No fee's at all, it's a public service......

Now lets not derail the thread, so let's get it back on track.:waving:


----------



## John_DeereGreen

It had Oomkes, Defcon and me from the start, then Buffy came in. 

It was doomed from the word go.


----------



## cpipke

We have 50 residential property's, 6 small restaurants, 3 gas stations, 2 storage facilities and 4 doctor offices. We have 6 to 7 trucks because we service 235 mowing/landscaping accounts during the mowing season. All trucks have plows and my skid steer I use on my farm.


----------



## Maclawnco

cpipke said:


> We have 50 residential property's, 6 small restaurants, 3 gas stations, 2 storage facilities and 4 doctor offices. We have 6 to 7 trucks because we service 235 mowing/landscaping accounts during the mowing season. All trucks have plows and my skid steer I use on my farm.


If you've got 235 mowing clients, we should talk - I'll buy lunch if you want. We do fertilizing and snow, there are many areas in Dayton and Cinci where we don't have a mowing Co to recommend. Would also be glad to sub your fertilizing if you want to make money doing nothing.


----------



## cpipke

The reason they asked me to bid, new ownership and we service his residential property. I very rarely use a lot of salt, none of my residential want salt and most business want the minimum amount of salt because they have concrete drves. We really have no need for high amount of salt, if you have good equipment and you know how to plow its pretty simple to scrap a property clear. But thanks for the lecture. 

CELanscapes, thanks for the comment on the salt amounts, we really don't use much salt on our properties. This property is all blacktop and gets sun a majority of the day. I will look at bumping the amount up. 


Thanks


----------



## cpipke

We are located just north of Dayton, Tipp City to Wapakoneta Ohio and we also do fertilization but I always get requests to service further south, I would be happy to connect you with those customers. 

Thank you


----------



## Broncslefty7

Leigh your only getting 200 per acre for salt?

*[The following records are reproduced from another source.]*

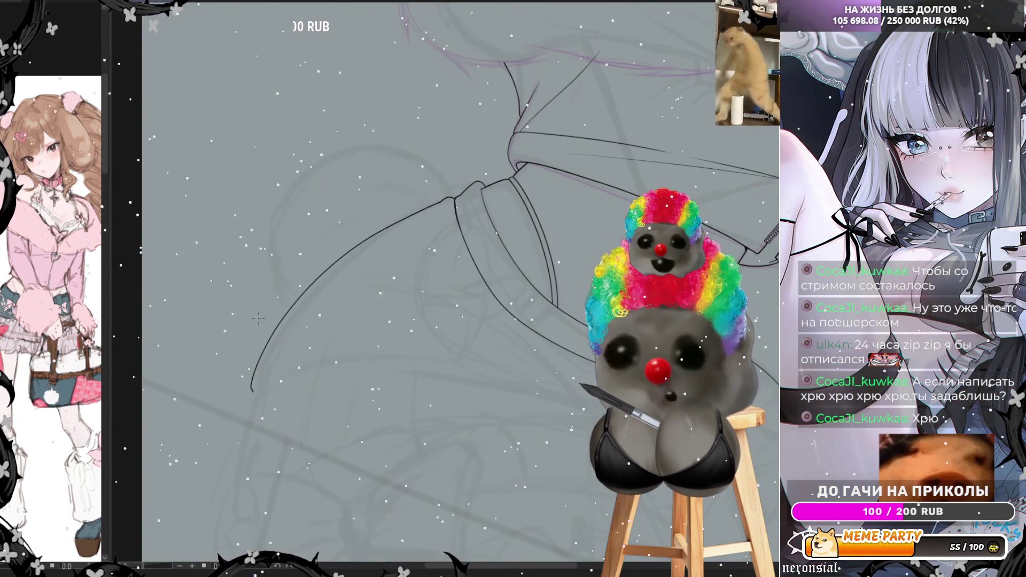
key(h)
scroll(513, 192, up, 3)
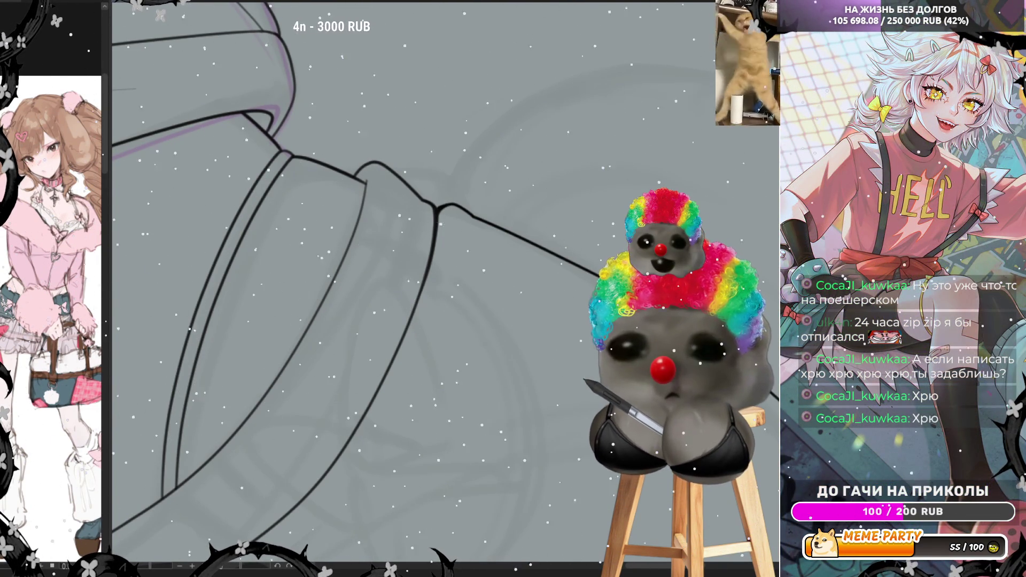
scroll(494, 229, down, 3)
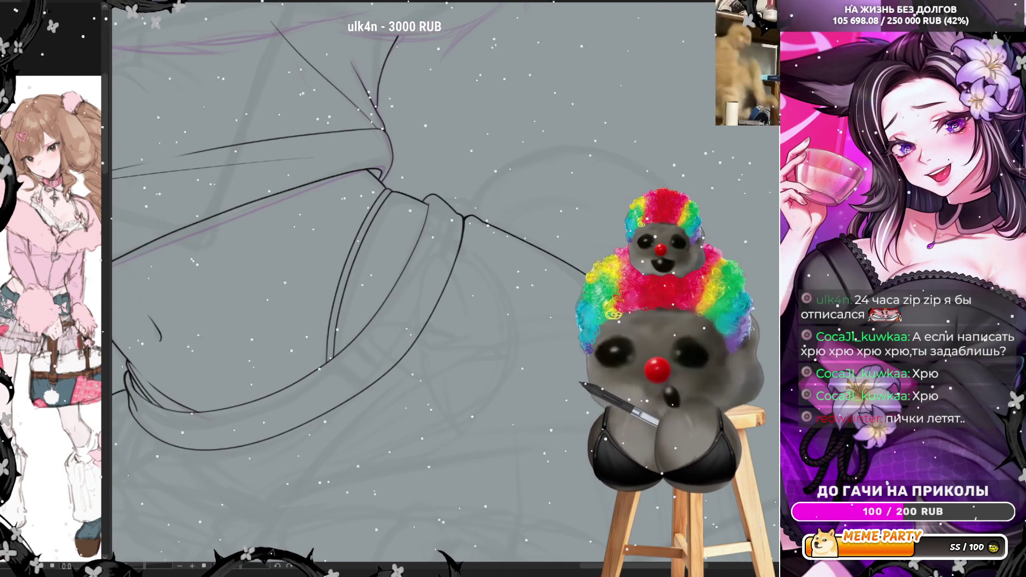
scroll(353, 242, down, 4)
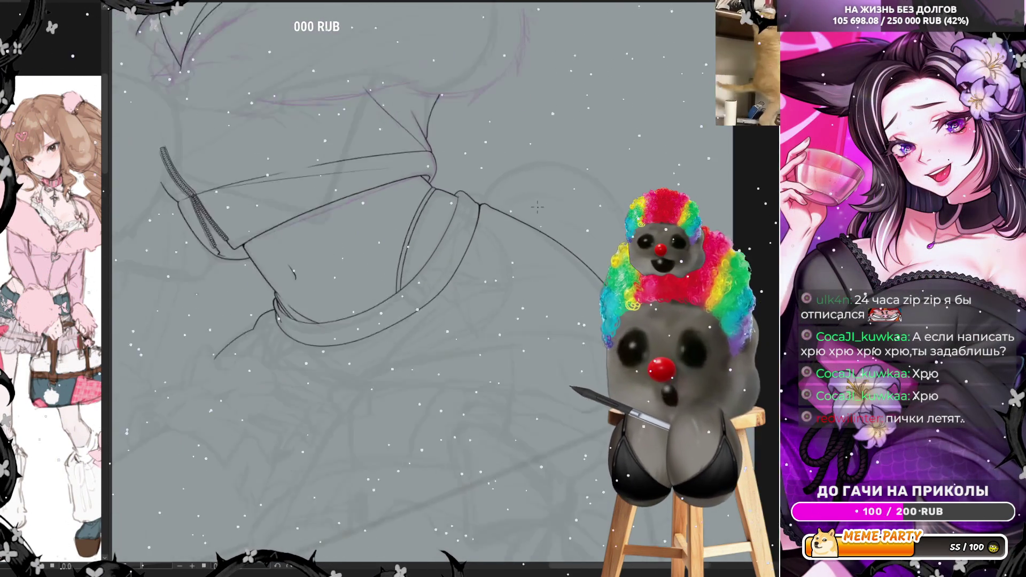
scroll(354, 242, up, 5)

What part of the state are you in?? I'm in newington/Hartford getting 300-350


----------



## leigh

Broncslefty7 said:


> Leigh your only getting 200 per acre for salt? What part of the state are you in?? I'm in newington/Hartford getting 300-350


 In my post I said 250$ for a 2 acre wide open lot. I could spread a wide open 2 acres in 10 minutes with a treated salt cost of 65$ I'm in the Milford/Orange area. Do I charge that rate? no.I've got so many small lots with a 100$ minimum charge that the # is obscene lol I'll send you a pm!


----------



## mccloskeylandscaping

It was my first time plowing yesterday and I did one that Is a 1 acre lot divided by a rock island in the center. I bid it at $225 for 2-4 inches which might sound high for 1 acre but I knew that I would have to contend with cars since it's open 24 hours. Salt is $145 (300lbs). It took me and another truck about 45 minutes to plow 4.5 inches of heavy wet snow. Normally would do it with just one truck, but that's how it worked out this time. There's also about 75 yards of sidewalk to be cleared. I know this isn't record speed by any means, but this place is not an easy one to do and it was my first time. I greatly improved my skills yesterday. Hoping for another big storm next week!


----------



## leigh

My take is that if you didn't hit anything or anyone and didn't break anything you come out on top.You'll fine tune your strategy and cut some time off.


----------